Al contrario, nel lavoro autonomo si parte già con l'handicap che il lavoratore aspirante padre o madre non si può assentare. «Per la maternità, le lavoratrici autonome iscritte alla gestione separata Inps accedono all'indennità» (380 euro al mese per circa 5 mesi ndr).




La modulistica è complessa, «il numero di domande è cresciuto solo quando nel 2020 a seguito del Covid c'è stata una breve semplificazione», racconta Emiliana Alessandrucci, Presidente COLAP Coordinamento Libere Associazioni Professionali. Altro gap: «Non esistono facilitazioni per il lavoratore autonomo quando diventa papà, né norme per fargli fruire del diritto/dovere alla paternità. Inoltre, nella previdenza, in un campo dove la pensione, magra, può maturare anche oltre i 70 anni, andrebbero riconosciuti alla donna dei contributi figurativi, altrimenti i periodi non lavorati andranno a costituire situazioni di povertà. Infine, i problemi retributivi: la donna tende ad accettare compensi inferiori all'uomo partendo dal presupposto di dover limitare il tempo per l'attività lavorativa; alle colleghe raccomando di fare rete con datrici di lavoro donne».
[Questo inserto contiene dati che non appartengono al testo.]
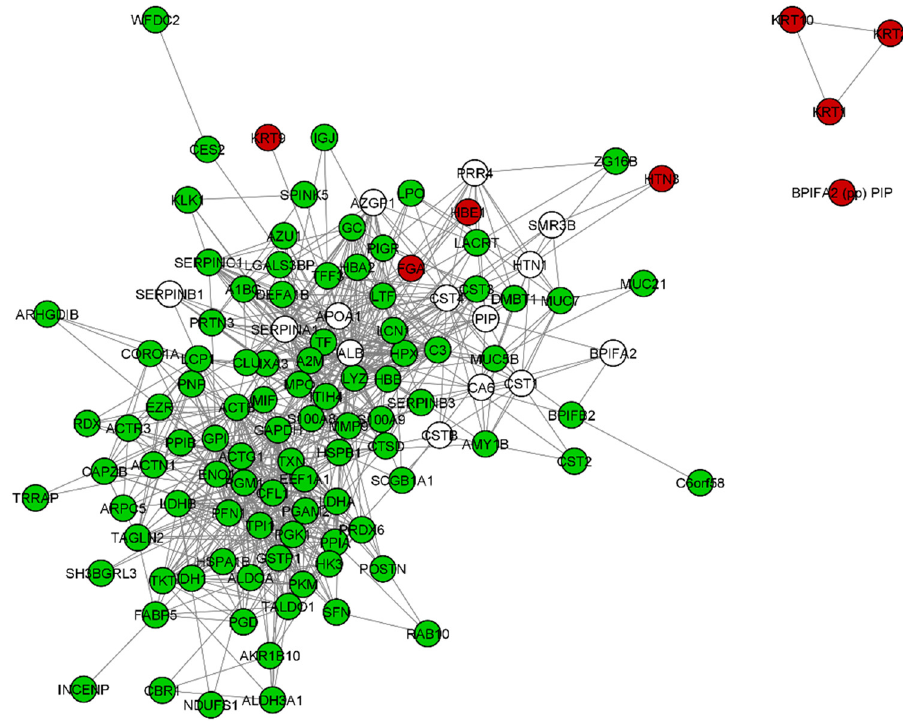
Figure 2: DyNet visualization of assembly gene/protein networks identi fi ed by in - solution digestion strategies: only protocol B ‒ green circles, only protocol G ‒ red circles, and both samples ‒ white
Martina Bruscagnin, Presidente Vivere Onlusparla della sua esperienza di avvocata e mamma di una bambina prematura. Oggi in questi casi la normativa aggiunge ai 3 mesi post-partum tutti i giorni compresi tra la data del parto prematuro e la data presunta del parto, in modo che di fatto la mamma segua il figlio in terapia intensiva senza pregiudicare il periodo di astensione obbligatoria dal lavoro previsto per legge. L«'esperienza del parto prematuro fa sentire inadeguata la madre che non è riuscita a portare in grembo fino al termine il figlio, l'umanità di ginecologo ed ostetrica è determinante, eppure l'esperienza "dopo" rende più combattive», dice Bruscagnin.




E si arriva al punto cruciale: il ruolo del ginecologo nell'aiutare la mamma, che è tale indipendentemente dai sostegni economici. I passaggi in cui tale aiuto si concretizza, secondo Sandra Morano, ginecologa, università di Genova riguardano tre elementi: «i luoghi dove si nasce, il ruolo del medico specialista e quello dei decisori politici, incluso il livello manageriale di Asl e regioni. Di recente è sorta, specie negli Usa, una polemica sulla spersonalizzazione degli ospedali che investe i ginecologi. Sull'accoglienza, su luoghi alternativi stiamo lavorando con la collaborazione di filosofi, architetti, figure che hanno riprogettato laboratori e spazi; i decisori politici sono chiamati ad evitare di chiudere gli esperimenti in corso, magari adducendo ragioni di costo. Come società scientifiche e mondo accademico dobbiamo a nostra volta riappropriarci delle "humanities", da recuperare ancor più se pensiamo alla preponderanza delle donne nella nostra attività».